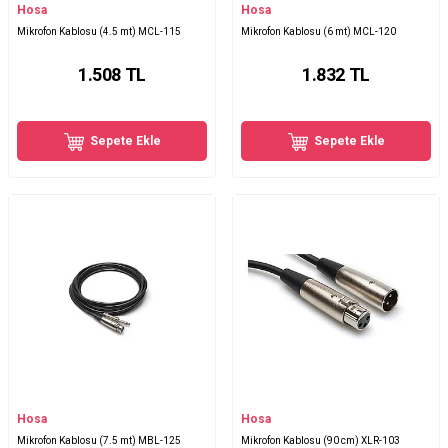
Hosa
Hosa
Mikrofon Kablosu (4.5 mt) MCL-115
Mikrofon Kablosu (6 mt) MCL-120
1.508
TL
1.832
TL
Sepete Ekle
Sepete Ekle
Hosa
Hosa
Mikrofon Kablosu (7.5 mt) MBL-125
Mikrofon Kablosu (90 cm) XLR-103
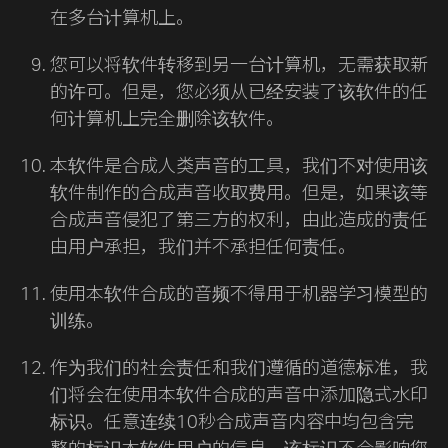
在多台计算机上。
您可以将软件转移到另一台计算机，无需获取新
的许可。但是，您必须从已经安装了该软件的任
何计算机上完全删除该软件。
本软件是合成人类声音的工具，我们不对使用该
软件制作的合成声音收取费用。但是，如果该等
合成声音侵犯了第三方的权利，由此造成的责任
由用户承担，我们并不承担任何责任。
使用本软件合成的音频不得用于机器学习模型的
训练。
作为我们的社会责任和我们遵循的道德标准，我
们将会在使用本软件合成的声音中添加隐式水印
标识。任意连续10秒合成声音内容中均包含完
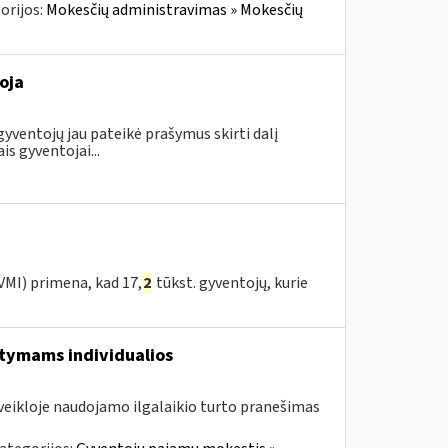
orijos:
Mokesčių administravimas » Mokesčių
oja
gyventojų jau pateikė prašymus skirti dalį
 gyventojai...
 VMI) primena, kad 17,
2
tūkst. gyventojų, kurie
aitymams individualios
veikloje naudojamo ilgalaikio turto pranešimas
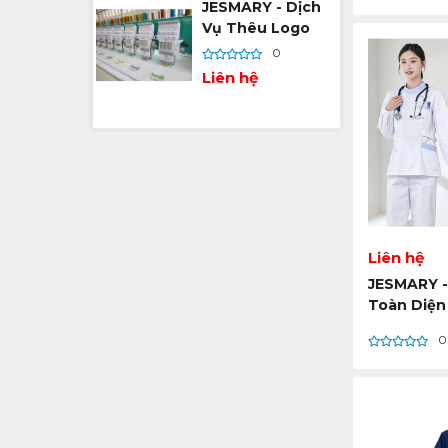
Liệu
JESMARY - Dịch
Toàn Cầu
Vụ Thêu Logo
Theo Yêu Cầu –
0
Tối Ưu Hóa Hình
Liên hệ
Ảnh Thương Hiệu
Trên Mọi Chất
Liệu
Liên hệ
JESMARY -
Toàn Diện
Phục Điều
0
Đại – Thiế
Theo Yêu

→ Problem to solve: Reproduce exactly, with every picture left out, the lines from the one that contains "Mikrofon Kablosu (7.5 mt) MBL-125" to the final line of the records above.

→ Output of the task:
Mikrofon Kablosu (7.5 mt) MBL-125
Mikrofon Kablosu (90 cm) XLR-103
在多台计算机上。
您可以将软件转移到另一台计算机，无需获取新
的许可。但是，您必须从已经安装了该软件的任
何计算机上完全删除该软件。
本软件是合成人类声音的工具，我们不对使用该
软件制作的合成声音收取费用。但是，如果该等
合成声音侵犯了第三方的权利，由此造成的责任
由用户承担，我们并不承担任何责任。
使用本软件合成的音频不得用于机器学习模型的
训练。
作为我们的社会责任和我们遵循的道德标准，我
们将会在使用本软件合成的声音中添加隐式水印
标识。任意连续10秒合成声音内容中均包含完
orijos:
Mokesčių administravimas » Mokesčių
oja
gyventojų jau pateikė prašymus skirti dalį
 gyventojai...
 VMI) primena, kad 17,
2
tūkst. gyventojų, kurie
aitymams individualios
veikloje naudojamo ilgalaikio turto pranešimas
Liệu
JESMARY - Dịch
Toàn Cầu
Vụ Thêu Logo
Theo Yêu Cầu –
0
Tối Ưu Hóa Hình
Liên hệ
Ảnh Thương Hiệu
Trên Mọi Chất
Liệu
Liên hệ
JESMARY -
Toàn Diện
Phục Điều
0
Đại – Thiế
Theo Yêu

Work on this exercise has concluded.